A lack of iron can cause frequent tiredness, susceptibility to illness and disease, hair loss, headaches, and heart palpitations, amongst a slew of other problems.
The reason why pregnant women, athletes, and regular exercisers need more than the standard requirement of iron is that their red blood cell production and blood volume are also more than standard.
For pregnant women, blood volume and red blood production are increased due to the need to supply the growing fetus with oxygen and nutrients. Though iron absorption during pregnancy is enhanced, insufficient iron dietary intake can lead to iron deficiency. For athletes and regular exercisers, particularly females, iron is heavily utilised in pumping oxygen to the muscles. As a result, the haemoglobin supply needs to be sufficient. A lack thereof can quicken physical exertion and induce tiredness.
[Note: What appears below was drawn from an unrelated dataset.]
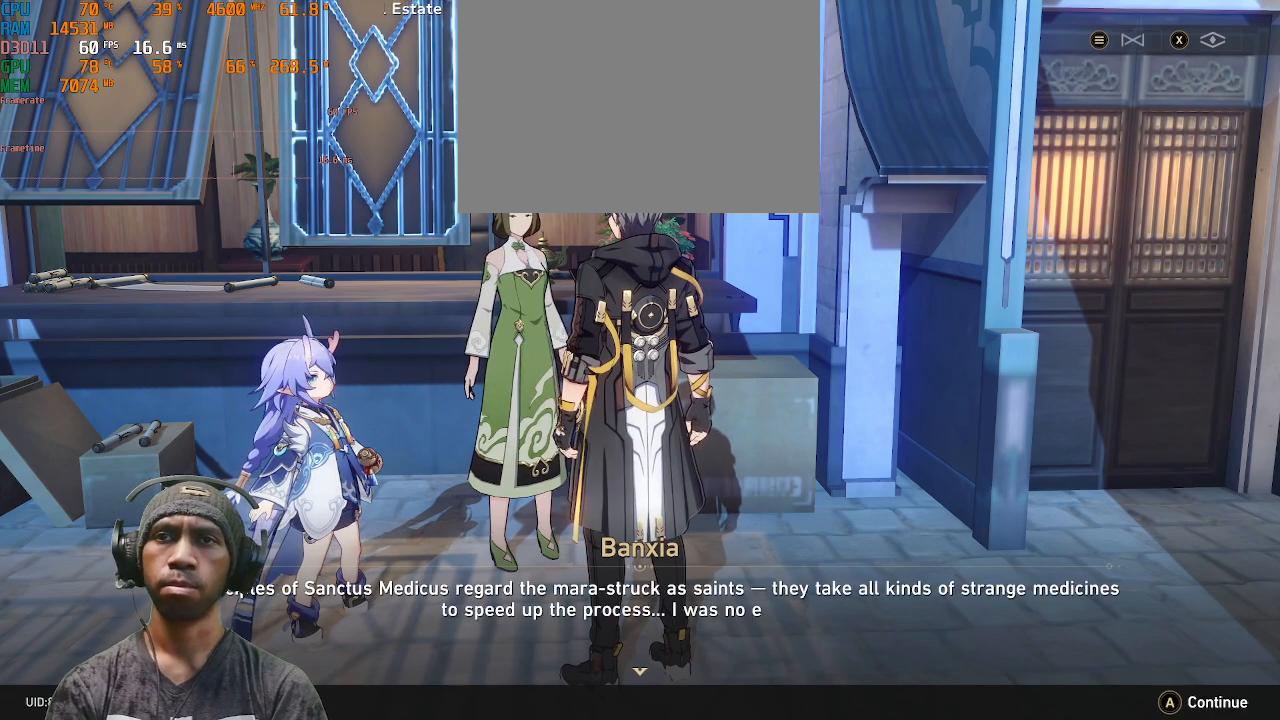
{"buttons": ["R2"], "left_stick": "center", "right_stick": "center", "events": []}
Dietary iron is categorised into heme and non-heme. Animal food sources, including meat and seafood, contain heme iron, which is more easily absorbed by our bodies. Non-heme iron is found in plants such as beans, nuts, vegetables, soy, and whole grains, and is harder to absorb for our body. This is because plant-based iron is harder to break down for our body and then absorb. Plant-based sources of iron include beans, nuts, soy, vegetables, and fortified grains.
Since dietary changes are mostly not enough to help reverse iron deficiency, taking iron supplements becomes necessary. It is all the more important that the supplement of your choice contains the right blend of minerals and nutrients to facilitate better iron absorption. The Swisse Ultiboost Iron Tablets include Vitamin B6, B12, and C, which boost red blood cell production, nervous system health, and overall well-being, as well as immune system functionality respectively.

It is medically advised that the daily iron intake for adults should be 8 mg (men) and 18 mg (women). The Swisse Ultiboost Iron Tablets come with the advised quantity of iron and can be consumed once a day, either during or directly after a meal.